According to Rigzone, the U.S. Energy Information Administration’s March 2026 Short-Term Energy Outlook (STEO) projects that higher crude prices will drive a meaningful increase in domestic production through 2027, with the Permian Basin leading the way. The revision is significant for field service companies: more production means more work, but the timing lag between price signals and actual rig deployment gives subcontractors a narrow window to position themselves before the activity surge hits.
Background
The EIA released its March STEO earlier this month, projecting total U.S. crude oil production, including lease condensate, will average 13.61 million barrels per day in 2026 and 13.83 million barrels per day in 2027, according to Rigzone’s reporting. That 2027 figure represents a roughly 4% upward revision from the February STEO, which had projected only 13.32 million barrels per day for that year.
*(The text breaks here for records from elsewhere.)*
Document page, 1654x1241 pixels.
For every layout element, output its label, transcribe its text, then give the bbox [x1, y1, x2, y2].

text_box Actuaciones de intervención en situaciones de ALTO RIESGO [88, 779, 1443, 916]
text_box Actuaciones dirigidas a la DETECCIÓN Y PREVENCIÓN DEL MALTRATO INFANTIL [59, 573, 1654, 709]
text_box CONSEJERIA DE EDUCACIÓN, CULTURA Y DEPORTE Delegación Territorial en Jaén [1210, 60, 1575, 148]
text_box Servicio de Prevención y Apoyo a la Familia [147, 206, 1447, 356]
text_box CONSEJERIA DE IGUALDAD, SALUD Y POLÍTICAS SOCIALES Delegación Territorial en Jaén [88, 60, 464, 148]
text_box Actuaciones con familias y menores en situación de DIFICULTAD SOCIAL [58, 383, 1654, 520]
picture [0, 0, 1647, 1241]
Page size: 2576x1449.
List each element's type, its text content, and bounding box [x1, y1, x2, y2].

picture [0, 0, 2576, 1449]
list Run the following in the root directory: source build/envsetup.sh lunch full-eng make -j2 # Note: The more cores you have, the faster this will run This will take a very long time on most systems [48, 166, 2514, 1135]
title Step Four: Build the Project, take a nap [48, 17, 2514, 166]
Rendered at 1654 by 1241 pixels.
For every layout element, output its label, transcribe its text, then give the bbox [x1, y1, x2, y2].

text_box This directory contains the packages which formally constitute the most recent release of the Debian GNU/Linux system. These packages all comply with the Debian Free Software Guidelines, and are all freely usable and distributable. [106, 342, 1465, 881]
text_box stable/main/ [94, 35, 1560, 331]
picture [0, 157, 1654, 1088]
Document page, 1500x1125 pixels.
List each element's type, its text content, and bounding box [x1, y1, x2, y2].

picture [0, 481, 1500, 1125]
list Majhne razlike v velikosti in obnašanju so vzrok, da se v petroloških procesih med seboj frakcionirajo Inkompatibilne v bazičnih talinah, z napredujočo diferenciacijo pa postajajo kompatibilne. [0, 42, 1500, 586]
The price forecast shift driving this revision is substantial. The EIA now projects WTI averaging $74 per barrel in 2026 and $61 per barrel in 2027, compared to February estimates of $53 and $49, respectively. That’s a $21-per-barrel jump in the near-term price assumption, a change large enough to move operator capital allocation decisions in material ways.
The EIA specifically called out the Permian region, raising its 2027 production forecast there by 6%, citing new pipeline capacity for associated gas as a factor that further supports oil-directed drilling. Expanded gas takeaway means operators can keep drilling oil wells without being constrained by gas flaring limits or pipeline bottlenecks, a dynamic West Texas field hands know well.
The agency also noted it implemented a new well-level modeling system this month, replacing an older platform. The new model uses decline curve analysis calibrated to recent production history, which should produce more responsive forecasts as market conditions shift.
Analysis
The price revision is the headline here, and subcontractors should take it seriously. A $21-per-barrel increase in the near-term WTI assumption doesn’t just change operator economics at the margins. At that price level, projects that were marginal at $53 per barrel become clearly profitable, and E&P companies that were holding back capital start releasing it.
But the EIA made an important point that field service companies should internalize: price changes don’t immediately translate into production. The agency noted that the effect of higher prices “is more pronounced in 2027 than in 2026,” with production expected to climb from 13.4 million barrels per day in September 2026 to 13.8 million barrels per day by 2027. That lag reflects the real-world pipeline of investment decisions, rig mobilization, well completion, and first oil, a sequence that typically runs six to 18 months depending on basin and operator.
What this means practically is that the activity buildup is coming, but it’s not all here yet. Subcontractors who wait for the phone to ring before thinking about capacity, equipment, and labor will be scrambling when operators start accelerating in late 2026 and into 2027. The companies that get ahead of this cycle will have better negotiating leverage on contract terms and rates than those reacting to it.
The Permian’s 6% production forecast increase deserves special attention. The basin already drives a disproportionate share of US oilfield services revenue, and expanded pipeline infrastructure removing gas takeaway constraints means operators there have fewer reasons to slow-walk new drilling programs. For completions crews, water haulers, civil contractors, and pipeline service companies operating in West Texas and southeastern New Mexico, this signals sustained demand rather than a short burst.
There’s also a labor dimension to consider. When rig counts climb across multiple basins simultaneously, which the EIA forecast implies given that it projects higher prices “support increased drilling activity across most basins,” competition for experienced hands tightens fast. Subcontractors who have been running lean on headcount may find themselves paying premium wages or losing bids to better-staffed competitors.
What It Means for Subcontractors
- Price your multi-year work carefully. With WTI projected at $74 in 2026 and dropping to $61 in 2027, operator budgets could tighten in the back half of a two-year contract. Build escalation clauses into longer-term agreements.
- The Permian is the priority market. A 6% production increase in the basin, backed by better gas infrastructure, means sustained drilling and completions activity. If you’re not positioned there, this forecast is a reason to reconsider.
- Expect a labor crunch in late 2026. The production ramp from September 2026 into 2027 will pull rig counts and completion activity higher across most basins. Start locking in key personnel now, before the competition heats up.
- Use the timing lag as an advantage. The six-to-18-month delay between price signals and first oil gives subcontractors a window to secure equipment, negotiate supplier pricing, and build capacity before demand peaks. Companies that move now will be in better shape than those who wait for confirmation.
- Watch the rig count for leading signals. Baker Hughes rig count data, reported weekly, will show when operators start translating this price forecast into actual drilling programs. A sustained rise in the Permian and Bakken rig counts is your clearest signal that the activity surge is underway.
- Canadian operators will feel this too. Higher WTI prices tend to support Alberta and Saskatchewan production investment as well, so Canadian-based field service companies should run similar capacity planning scenarios, particularly for Montney and Duvernay activity.